== PASSAGE SHOWN ==
These are complex applications with many moving parts: multi-table data structures, relationship hierarchies, data acquisition, indexing, ranking and display. But matching remains a critical core function.

The specific purpose of matching is to find records that refer to the same entity, even though the records themselves are different. In a strict sense, matching involves direct comparisons of data strings. But in the real world, this is often supplemented by external reference data such as a list of all known products or all the names used by a business. This external data often allows connections that could never be inferred from strings alone, such as the fact that the John Jones who used to live in Chicago is the same John Jones who now lives in San Diego. For names and addresses, external knowledge allows parsing of data into elements such as first name, last name, and street number, so the same elements can be compared across different records. This external knowledge includes information about specific words (“David” is likely to be a first name, “Nebraska” usually is a state, “Bob” is a nickname for “Robert”) and information about common formats (“the final line in an address is likely to be in the order of city, state, and postal code, unless the first word is ‘attention’”). As that last example suggests, external knowledge implies rules as well as simple lists, and can get very complex.

In practice, parsing and standardization based on external knowledge are critical to successful name and address matching. But even the most sophisticated knowledge-based processing cannot remove all errors in a set of data. In fact, standardization and parsing can introduce errors of their own. To make matters worse, external knowledge may not be available once you move beyond well-understood structures like mailing addresses. So, in the end, there is always a need to compare two strings and decide whether they are similar enough to call them a match.

What differentiates matching engines is how they make this comparison. Simple matching systems often create a “match key” by extracting a few significant digits (say, first name initial, first three consonants in the last name, house number, city and state) and allowing a match if these are the same. Other systems use phonetic standardization such as Soundex to compensate for spelling errors. Some allow a match if strings have no more than a specified number or percentage of differences among the characters. Still others apply statistical techniques that take into account not only the similarity of the strings, but how common they are: so a common name like David Jones not be considered a likely match for David James, while an unusual name like Zydrunas Ilgauskas might match with Sid Iglakis. Often the systems assign separate match scores for different elements and then use weights or rules to assign a match score for the record as a whole.

Netrics Matching Engine (Netrics, 609-683-4002, www.netrics.com) applies a mathematical technique called “bipartite graph matching” to measure the similarity of strings. The general idea is to mimic human decisions by finding similar sequences of letters, even if they occur at different locations within two strings. This can compensate for data entry errors and deal with information that has not been parsed into separate fields. It also means the method can be applied to problems other than name and address matching. Netrics says its approach is more accurate than simpler methods such as matchkeys and Soundex, and more efficient than character-difference comparisons.

== DATASET ENTRIES ==
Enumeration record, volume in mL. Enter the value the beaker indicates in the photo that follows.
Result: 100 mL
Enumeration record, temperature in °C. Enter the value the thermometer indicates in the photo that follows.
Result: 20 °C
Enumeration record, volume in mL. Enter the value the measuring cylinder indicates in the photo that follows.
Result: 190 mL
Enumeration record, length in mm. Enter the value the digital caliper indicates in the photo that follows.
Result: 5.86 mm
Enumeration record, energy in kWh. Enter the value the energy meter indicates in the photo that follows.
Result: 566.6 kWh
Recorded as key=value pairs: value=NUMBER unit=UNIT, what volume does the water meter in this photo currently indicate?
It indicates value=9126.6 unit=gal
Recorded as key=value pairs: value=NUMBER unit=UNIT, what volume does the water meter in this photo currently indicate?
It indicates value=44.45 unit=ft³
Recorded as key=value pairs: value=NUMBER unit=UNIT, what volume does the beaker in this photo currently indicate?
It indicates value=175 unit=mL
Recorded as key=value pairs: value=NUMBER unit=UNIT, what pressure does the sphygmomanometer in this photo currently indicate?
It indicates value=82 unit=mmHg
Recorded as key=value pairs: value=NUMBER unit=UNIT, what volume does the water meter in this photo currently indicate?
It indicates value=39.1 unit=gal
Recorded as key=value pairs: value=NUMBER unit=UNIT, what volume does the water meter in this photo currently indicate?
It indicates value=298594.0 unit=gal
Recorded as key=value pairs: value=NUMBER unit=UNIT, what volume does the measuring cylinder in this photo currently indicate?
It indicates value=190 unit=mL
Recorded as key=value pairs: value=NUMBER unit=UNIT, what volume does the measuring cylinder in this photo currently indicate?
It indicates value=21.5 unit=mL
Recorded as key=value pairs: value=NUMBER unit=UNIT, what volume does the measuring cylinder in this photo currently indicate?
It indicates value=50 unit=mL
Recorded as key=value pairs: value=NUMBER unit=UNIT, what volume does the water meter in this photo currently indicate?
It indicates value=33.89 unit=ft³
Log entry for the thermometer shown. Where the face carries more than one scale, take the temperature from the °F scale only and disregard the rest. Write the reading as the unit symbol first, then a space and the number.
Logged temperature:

== WHAT THIS EXERCISE ASKS ==
1 - Answer these about the passage on record matching, one line each:
(a) According to the passage, "Bob" is a nickname for which name?
(b) What mathematical technique does Netrics Matching Engine apply to measure how similar strings are?
(c) Which phonetic standardization does the passage name as a way to compensate for spelling errors?
2 - From the passage on record matching, repeat the stretch from "In practice, parsing" through "them a match.".
3 - Go on with the passage on record matching, starting after its last sentence.

== RESULTS IN ORDER ==
1 -
(a) Robert
(b) Bipartite graph matching
(c) Soundex

2 -
In practice, parsing and standardization based on external knowledge are critical to successful name and address matching. But even the most sophisticated knowledge-based processing cannot remove all errors in a set of data. In fact, standardization and parsing can introduce errors of their own. To make matters worse, external knowledge may not be available once you move beyond well-understood structures like mailing addresses. So, in the end, there is always a need to compare two strings and decide whether they are similar enough to call them a match.

3 -
Like other matching engines, the Netrics engine returns a score that shows the similarity of the strings it compares. The system can also highlight matching blocks of text, making it easier for people to review why the system found a similarity.

Netrics also provides a Decision Engine that can use similarity scores to decide whether a pair of records is considered a match. The Decision Engine starts with examples of known matches and non-matches. With name and address records, these would typically be parsed into separate elements, although they could also be unparsed text blocks. The sample records are run through the Matching Engine and then the Decision Engine, which infers the decision rules (basically, weights and cut-off ranges for element similarity scores) that distinguish matches from non-matches. The system automatically adjusts its rules until its own decisions are acceptably consistent with the “correct” answers provided as part of the input. Users can provide additional examples of particular types of matches if the system performs poorly at identifying them. A couple thousand sample pairs are typically required for training. The Netrics approach is considerably easier than having users specify the rules explicitly.

Netrics is used both to search for individual records in a reference file and for batch deduplication such as merge/purge. It loads the data into system memory, which allows quick performance. The system has been tested on databases with hundreds of millions of records, returning as many as 25 matches per second. The product was released in 2000 and has more than 100 installations, mostly in healthcare and government agencies. About half the installations involve name and address matching, while the balance involve other types of data. The software is usually purchased through business partners, such as applications providers and systems integrators, who incorporate it into products they deliver to their clients. Pricing is based on the number of processors in the host computer, starting at $50,000 for a two-processor server.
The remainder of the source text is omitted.